Maybe it was something about growing up under a massive tailings pile or seeing the neighborhood’s mining families suffer through the last major bust. Maybe it was the years I sat by and patiently watched my Royal Wulff and flyline as they drifted through various dead rivers and streams. Or maybe it was seeing my fit, nearly vegetarian ski patroller Dad diagnosed with cancer at age 55, just on the other side of the San Juans. But Skyler was right. There was a weird flip side to my postcard upbringing, and it seeped into our river, blew into the air every spring and tainted our drinking water.

Nonetheless, I cannot tell a lie – I am a big fan of metals. Titanium occupies a particularly soft spot in my heart, and I use copper, aluminum, tin and good old U.S. Steel on a daily basis. Hell, I’m even open to the idea that locally mined uranium can help generate relatively green energy all over the American grid. And I’m more than happy to open my back yard to the right kind of miner.

But if there’s one thing I’ve learned, it’s that you can’t always trust those Seven Dwarfs. At the outset of our most recent metals boom – way back in the early to mid-2000s – I was optimistic when several “stand-up companies” expressed their interest in bringing “environmentally responsible” extraction to the region. Unfortunately, the boys promptly fell right back into their old habits.

Roads have been illegally bladed into several corners of the San Juans, trucks carrying Western Slope uranium ore have turned over within spitting distance of the town of Salida and the leach of ages continues to flow into the Animas and La Plata River watersheds.

Durango’s very own local mining company, Wildcat, has been a particularly suspect steward of the San Juans.

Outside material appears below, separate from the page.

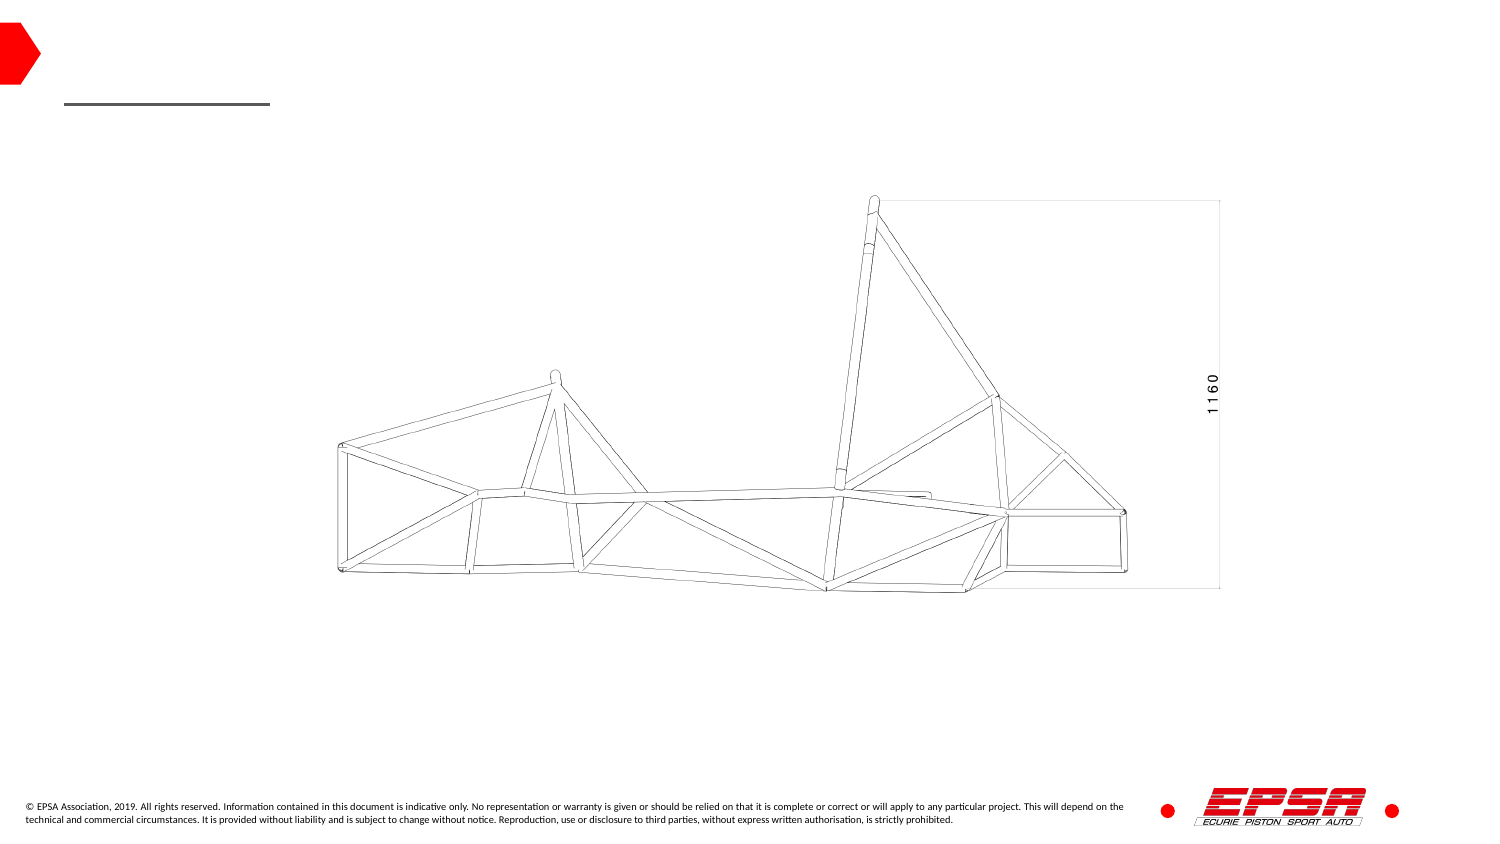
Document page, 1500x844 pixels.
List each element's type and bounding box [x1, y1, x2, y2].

picture [229, 161, 1290, 734]
picture [1194, 788, 1366, 826]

The San Diego corporation has knowingly violated a cease-and-desist order, been using an illegal road to mine gold in La Plata Canyon and blasted its way up Ohwiler Ridge to make it happen. Despite the stop-work orders and a series of slap-on-the-wrist fines, the company blames all of its missteps on “confusion” and is asking for community forgiveness as well as the blessing of Colorado authorities.

“Oh and by the way,” those wily Wildcats wink. “We’re interested in doing a little bit of ‘responsible’ cyanide leach mining further up La Plata Canyon. That’d be OK, wouldn’t it?”

Sorry, but it’s well past time to send Dopey, Grumpy and Shabby on their way. And if the boys in Denver aren’t going to hold their dirty boots to the smelting fire, the people of La Plata County will have to step up. The truth is, I’m a little tired of writing about the rich local legacy of hardrock mining. And I’m also tired of waiting for Snow White to ride to Southwest Colorado’s rescue.